Penerbit : Gramedia Pustaka Utama
Irene bukanlah pewaris utama kerajaan Attolia yang pernah diperintah oleh mendiang ayahnya Raja Attolia. Tetapi setelah saudara-saudara laki-lakinya meninggal dunia dalam usia yang masih muda, Putri Irene menjadi pewaris satu-satunya dari Raja. Kehidupan masa kecilnya yang selalu penuh dengan kesenangan dan kenyamanan, membuat Irene hanya perlu mengetahui bagaimana hidup seperti layaknya seorang Putri. Dia hanya perlu mempelajari bagaimana bersikap anggun dan lembut namun berwibawa, memilih gaun-gaun terbaik untuk acara-acara kerajaan, dan berhias untuk menjadi wanita yang paling cantik di seluruh Attolia. Tapi tak ada seorang pun yang pernah mengajarinya bagaimana menjadi seorang Ratu, penguasa tunggal Attolia.
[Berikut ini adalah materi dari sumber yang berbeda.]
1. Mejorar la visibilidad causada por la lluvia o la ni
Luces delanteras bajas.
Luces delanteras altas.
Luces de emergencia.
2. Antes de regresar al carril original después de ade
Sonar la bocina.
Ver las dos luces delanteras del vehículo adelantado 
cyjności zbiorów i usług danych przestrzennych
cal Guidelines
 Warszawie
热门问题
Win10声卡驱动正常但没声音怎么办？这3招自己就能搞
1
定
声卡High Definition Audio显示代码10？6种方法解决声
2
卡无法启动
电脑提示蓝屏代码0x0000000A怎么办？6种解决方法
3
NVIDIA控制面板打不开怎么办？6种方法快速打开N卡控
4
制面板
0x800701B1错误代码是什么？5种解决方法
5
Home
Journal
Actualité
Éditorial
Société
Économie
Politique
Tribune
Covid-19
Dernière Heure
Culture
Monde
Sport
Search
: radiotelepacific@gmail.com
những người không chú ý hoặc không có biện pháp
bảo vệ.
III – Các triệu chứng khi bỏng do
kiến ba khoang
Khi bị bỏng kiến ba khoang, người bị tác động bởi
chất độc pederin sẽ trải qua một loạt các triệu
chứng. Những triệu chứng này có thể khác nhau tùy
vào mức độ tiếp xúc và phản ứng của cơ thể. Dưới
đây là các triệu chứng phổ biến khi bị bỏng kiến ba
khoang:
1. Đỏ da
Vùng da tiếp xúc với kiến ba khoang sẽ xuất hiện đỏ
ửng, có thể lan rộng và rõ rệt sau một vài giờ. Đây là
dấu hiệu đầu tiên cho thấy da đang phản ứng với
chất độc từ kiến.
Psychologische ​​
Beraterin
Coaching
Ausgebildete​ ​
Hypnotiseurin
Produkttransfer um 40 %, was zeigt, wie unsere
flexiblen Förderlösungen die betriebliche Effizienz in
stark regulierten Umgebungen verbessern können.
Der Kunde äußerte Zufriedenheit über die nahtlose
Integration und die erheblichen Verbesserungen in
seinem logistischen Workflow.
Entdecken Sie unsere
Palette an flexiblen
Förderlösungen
Pada saat mendiang ayahnya Raja Attolia meninggal dunia, dia tahu bahwa dia tidak tahu sama sekali bagaimana menjadi seorang Ratu dan siapa yang harus dia percayai untuk menjadi orang kepercayaannya. Tapi setidaknya dia telah memiliki suami, seorang bangsawan muda Attolia yang telah dipilih ayahnya untuk menjadi pewaris Attolia sebelum ayahnya meninggal. Jika seandainya Irene tidak mendengar pembicaraan suami dan ayah mertuanya pada hari meninggalnya ayahnya, tentu saat ini dia masih menjadi ratu boneka seperti yang suaminya katakan. Ayahnya Raja Attolia, telah menjual kebahagiaan Irene kepada ayah mertuanya, seorang bangsawan paling berpengaruh di Attolia, agar mereka mau memihak kepada Sang Raja dan istana. Dan kini, ayah mertua dan suaminya telah berhasil mengirimkan mendiang Raja Attolia ke kematian. Mereka tak menyadari, bahwa saat itu mereka baru saja melahirkan seorang Ratu Attolia, bukan hanya sekedar ratu boneka tapi seorang ratu yang tak akan segan menghukum mati siapa saja yang mengkhianatinya. Bangsawan muda yang menjadi suami Putri Irene, tak lama kemudian mati diracun di acara jamuan makan malam istana. Seluruh keluarga mantan suaminya dihukum mati dan kekayaan keluarga mereka disita untuk diserahkan kepada istana.
Ratu Attolia sangat jengkel, bukan hanya karena beberapa penyusup berhasil memasuki wilayahnya dan mencuri batu keramat dewi Hephastia, tapi juga karena mereka si pencuri dan penasehat kerajaan Sounis berhasil kabur dari penjaranya. Eugenides telah berhasil mencuri batu Hephastia yang menjadi perlambang penguasa Eddis. Batu tersebut telah disembunyikan oleh para dewa dengan sangat baik, hampir saja Eugenides gagal mendapatkannya jika Dewa Pencuri tidak mendukungnya saat itu. Sayang mereka tidak berhasil meloloskan diri dari kejaran tentara Attolia, yang mengakibatkan si pencuri meringkuk di dalam penjara Attolia. Eugenides tahu bahwa pengawal yang menyertai perjalanan mereka telah mati, nyawa Magus penasehat Sounis dan Sophos calon Raja Sounis berikutnya cukup berharga bagi Raja Sounis, tapi bagaimana dengan dirinya. Sadar bahwa nasibnya selanjutnya adalah kematian, Eugenides memimpin rombongan kecilnya melarikan diri dari penjara langsung menyeberangi sungai Arachtus menuju ke wilayah Eddis. Disana di perbatasan antara Attolia dan Eddis, prajurit-prajurit Eddis sudah menunggu kedatangannya.